Kiski Area wrestlers eye rematches in WPIAL tournament
Kiski Area senior 145-pounder Joey Blumer lost sleep on a regular basis during two-plus seasons of his varsity wrestling career as he let musings about upcoming matches consume his thoughts.
As he readies for his final WPIAL Class AAA individual tournament, the senior hopes the possibility of rematches with two familiar rivals doesn't lead him down a path toward old, bad habits.
Count Blumer as one of several Cavaliers who enter the WPIAL championships, which begin at 11 a.m. Friday at Canon-McMillan High School and continue on Saturday, with potentially more knowledge than they need about front runners in their respective weight classes. A total of 12 wrestlers from Kiski Area qualified.

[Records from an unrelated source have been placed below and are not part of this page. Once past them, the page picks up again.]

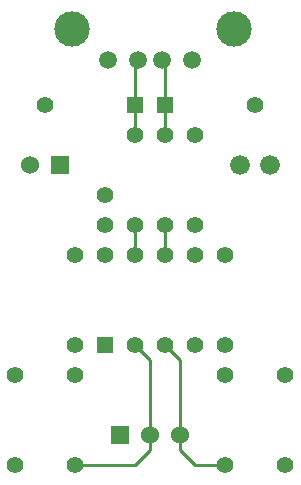
<source format=gtl>
G04 (created by PCBNEW (2013-jul-07)-stable) date Fr 27 Mär 2015 12:46:30 CET*
%MOIN*%
G04 Gerber Fmt 3.4, Leading zero omitted, Abs format*
%FSLAX34Y34*%
G01*
G70*
G90*
G04 APERTURE LIST*
%ADD10C,0.00590551*%
%ADD11R,0.06X0.06*%
%ADD12C,0.06*%
%ADD13C,0.0591*%
%ADD14C,0.1181*%
%ADD15C,0.055*%
%ADD16R,0.055X0.055*%
%ADD17C,0.066*%
%ADD18C,0.01*%
G04 APERTURE END LIST*
G54D10*
G54D11*
X26500Y-27500D03*
G54D12*
X25500Y-27500D03*
G54D13*
X28100Y-24000D03*
X29100Y-24000D03*
X29900Y-24000D03*
X30900Y-24000D03*
G54D14*
X26900Y-22950D03*
X32300Y-22950D03*
G54D15*
X34000Y-37500D03*
X32000Y-37500D03*
X34000Y-34500D03*
X32000Y-34500D03*
X25000Y-34500D03*
X27000Y-34500D03*
X25000Y-37500D03*
X27000Y-37500D03*
X30000Y-26500D03*
X30000Y-29500D03*
X29000Y-26500D03*
X29000Y-29500D03*
X31000Y-29500D03*
X31000Y-26500D03*
X27000Y-30500D03*
X27000Y-33500D03*
G54D11*
X28500Y-36500D03*
G54D12*
X29500Y-36500D03*
X30500Y-36500D03*
G54D16*
X28000Y-33500D03*
G54D15*
X29000Y-33500D03*
X30000Y-33500D03*
X31000Y-33500D03*
X31000Y-30500D03*
X30000Y-30500D03*
X29000Y-30500D03*
X28000Y-30500D03*
G54D16*
X29000Y-25500D03*
G54D15*
X26000Y-25500D03*
G54D16*
X30000Y-25500D03*
G54D15*
X33000Y-25500D03*
X28000Y-28500D03*
X28000Y-29500D03*
X32000Y-30500D03*
X32000Y-33500D03*
G54D17*
X32500Y-27500D03*
X33500Y-27500D03*
G54D18*
X29000Y-26500D02*
X29000Y-25500D01*
X29000Y-25500D02*
X29000Y-24100D01*
X29000Y-24100D02*
X29100Y-24000D01*
X30000Y-26500D02*
X30000Y-25500D01*
X30000Y-25500D02*
X30000Y-24100D01*
X30000Y-24100D02*
X29900Y-24000D01*
X30500Y-36500D02*
X30500Y-34000D01*
X30500Y-34000D02*
X30000Y-33500D01*
X30500Y-36500D02*
X30500Y-37000D01*
X31000Y-37500D02*
X32000Y-37500D01*
X30500Y-37000D02*
X31000Y-37500D01*
X29500Y-36500D02*
X29500Y-37000D01*
X29000Y-37500D02*
X27000Y-37500D01*
X29500Y-37000D02*
X29000Y-37500D01*
X29500Y-36500D02*
X29500Y-34000D01*
X29500Y-34000D02*
X29000Y-33500D01*
X30000Y-30500D02*
X30000Y-29500D01*
X29000Y-30500D02*
X29000Y-29500D01*
M02*

</source>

“This year, I've done a lot better (with controlling thoughts) than in the past couple years,” said Blumer, whose six losses this season include two setbacks to No. 1 seed Jarod Verkleeren of Hempfield and one to No. 2 seed Jake Hinkson of North Allegheny. “I don't lose sleep anymore. But I think about them. I should probably think about them a little less, but they're always in my mind.”
Junior 126-pounder Noah Levett, a No. 3 seed, is no stranger to Franklin Regional senior Spencer Lee, a three-time WPIAL and PIAA champion without a loss in his high school career — they met twice in the individual postseason a year ago and twice earlier this season, including in last Saturday's Section 1-AAA finals.
And sophomore 138-pounder Cam Connor, a No. 4 seed, hopes to earn a fourth shot at No. 1 seed and Hempfield junior Luke Kemerer, who won when they met the three previous times this season, including Saturday in the Section 1-AAA finals.
“It's fun to see where you're at when you're wrestling those good guys,” Connor said. “Just shows how you're improving, if you need to practice harder.”
“Fun” is a relative concept, of course. If results remain lopsided and familiarity continues to grow between two wrestlers, perspectives mature. Just ask Levett, who recognizes both the good and bad of his seemingly inevitable run-ins with Lee.
“Going into every tournament, I know if I have to wrestle Spencer, it'll probably be in the finals,” Levett said. “So if I end up wrestling him, that means I made the finals. That's kind of a motivation there in itself.”
Blumer, Levett and Connor's seedings suggested the WPIAL committee recognized the caliber of competition in Section 1-AAA at their respective weights and put them ahead of champions from other sections.
That's an approach coach Chris Heater finds agreeable — section championships should not guarantee top-four seeds, he said. But Heater also watched the WPIAL's more subjective style backfire for two of his team's four section title winners.
While sophomore 106-pounder Darren Miller grabbed the No. 1 seed in the WPIAL and junior 285-pounder Isaac Reid landed a No. 2 slot, brothers Danny and Tommy Starr both ended up outside the top four of their weight classes after winning gold on Saturday.
Danny Starr, a junior 195-pounder with a 32-8 record, received the No. 5 seed in the WPIAL.
Even more surprising, Tom Starr, a senior 220-pounder with a 37-5 record, garnered a No. 7 seed after pinning his way to a title in Section 1-AAA.
“Sometimes it's hard to understand the philosophy a little bit or why kids are where they're at,” Heater said.
But among the Cavaliers, the coach continued, perhaps none are wired better for such a situation than the Starrs, who share a take-on-all-comers attitude.
Blumer said he sometimes envies teammates who can resist the urge to research opponents. He welcomes reminders from Heater, another avid studier, to stop analyzing and just start attacking.
“Sometimes you can put a little too much stock into a name or credentials instead of just brawling for five or six minutes,” Heater said.
“I think the guys that can line up and just wrestle the man and not the name, they're better off.”